2. Communicate requirements in a structured manner

Your requirements should be in writing before the meeting – ideally as a prioritized list of “must-haves” and “nice-to-haves.” Share this list with the vendor in advance so they can prepare for the meeting in a targeted manner.

Be specific about your requirements: Don’t say, “We need customer-specific prices,” but rather, “We have 2,000 customers with individual price lists for 15,000 items that are updated daily from SAP.”

3. Prepare a list of questions

A good list of questions covers several areas: feature set (What can the system do natively?), architecture (API-first?), implementation (What resources are required on our end?), references, and costs (How is the licensing structured?).

Also ask about weaknesses: “For which use cases is your solution not the best choice?”– An honest provider will answer this, while a sales-oriented one won’t.

4. Define demo scenarios

If the initial meeting leads to a demo, define specific demo scenarios in advance. “Please show us how a buyer with a budget limit orders an item that requires approval” is more valuable than a standard demo.

Demo scenarios should reflect real-life situations from your day-to-day business operations.
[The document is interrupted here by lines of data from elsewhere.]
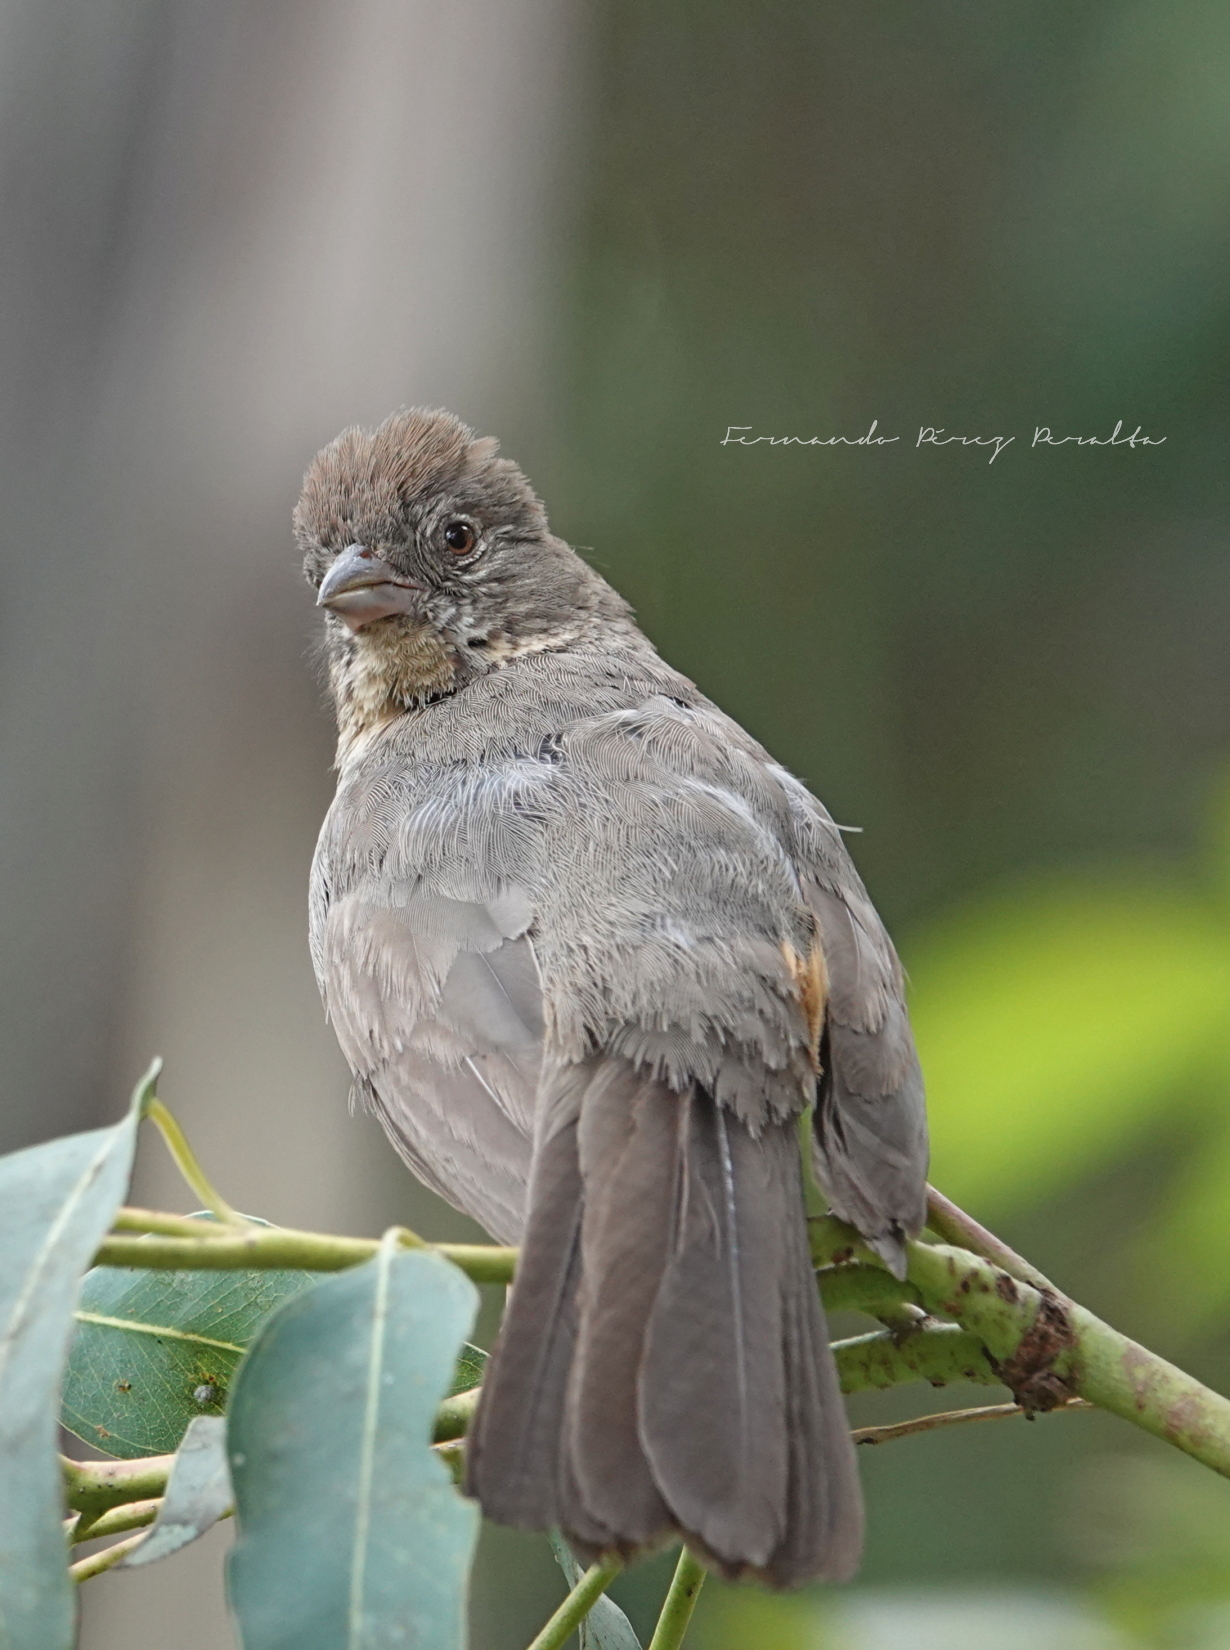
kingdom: Animalia
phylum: Chordata
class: Aves
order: Passeriformes
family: Passerellidae
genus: Melozone
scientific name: Melozone fusca
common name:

Prepare 3–5 scenarios and share them with the vendor at least 3 days before the appointment.

5. Select internal participants for the call

Who should participate in the vendor meeting? Too few participants mean that the needs of individual departments won’t be represented. Too many make the meeting confusing.

Recommended: 3–5 people. A meeting facilitator, a subject-matter expert, a technical representative, and (optionally) a decision-maker from senior management if strategic topics are being discussed.

Conclusion

Invest 2–3 hours in preparing for a meeting with a vendor – it will pay off many times over. You’ll gain more and better-quality information, determine more quickly whether a vendor is a good fit and save time throughout the overall evaluation process.